With the assistance of the International Monetary Fund and other tax experts, the Republic of Seychelles (a small island nation 832 miles east of mainland Africa, northeast of Madagascar, with a population of about 84,000) completed a major tax reform that includes a broad-based flat tax. In the 2010 budget, Minister of Finance Danny Faure spelled out the details.
January 1, 2010: A 15% withholding rate will be applied to dividends and interest income.

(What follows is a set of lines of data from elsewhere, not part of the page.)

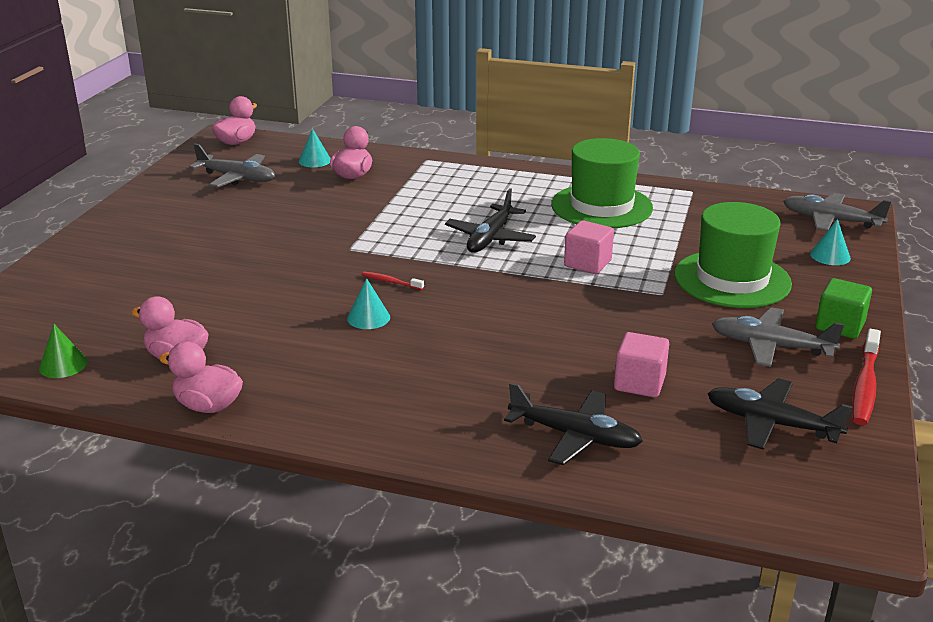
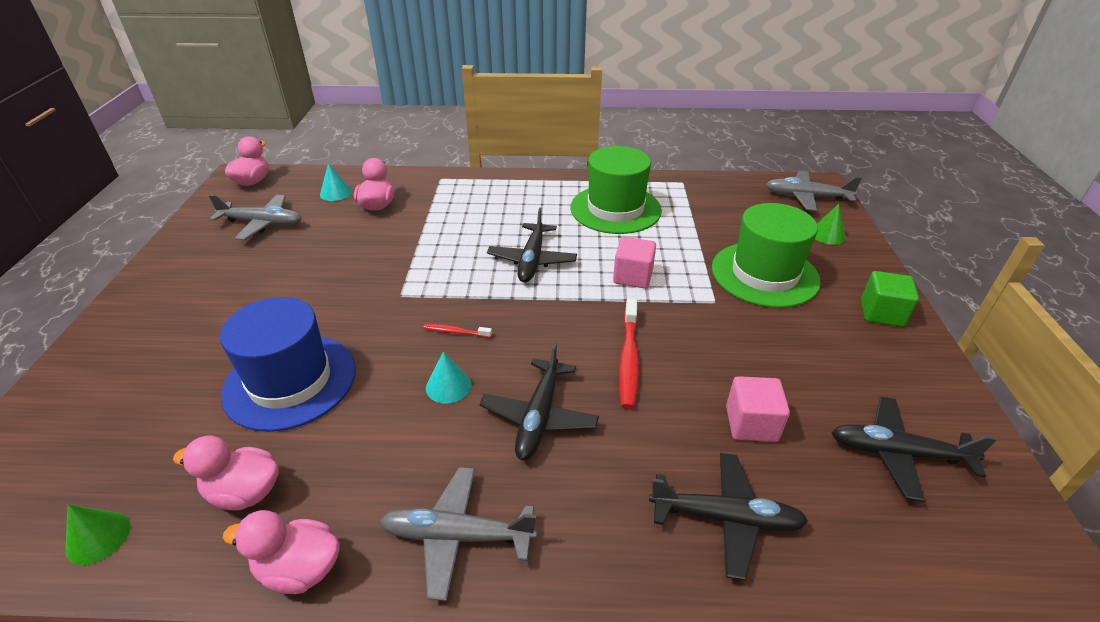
camera: 15 degrees left, 10 degrees up
(231, 295) = (290, 381): none -> blue hat
(441, 349) = (539, 416): none -> black plane
(771, 346) = (841, 349): grey plane -> grey plane (458, 536)
(830, 256) = (827, 235): turquoise cone -> green cone
(864, 385) = (945, 383): red toothbrush -> red toothbrush (628, 359)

July 1, 2010: A personal income tax (PIT) will replace former Social Security fund contributions amounting to 22.5% of wages with a flat-rate tax of 18.75%. Expatriates will be subject to the PIT at an initial rate of 10%. Rebates will be given to those with the lowest incomes in the country below a PIT threshold.
January 1, 2011: The PIT rate will be reduced to 15%.
January 1, 2012: The expatriate PIT rate will rise to 15% to be harmonized with that of residents.
On January 1, 2010, the tax reform also lowered the top rate of tax on corporations, partnerships, and sole traders from 40% to 33% on income exceeding Seychelles Rupees 1,000,000 (US$1 = SCR 12.5), with a lower rate of 18.75% applied to income beyond a tax-free threshold over SCR 250,000 up to SCR 1,000,000.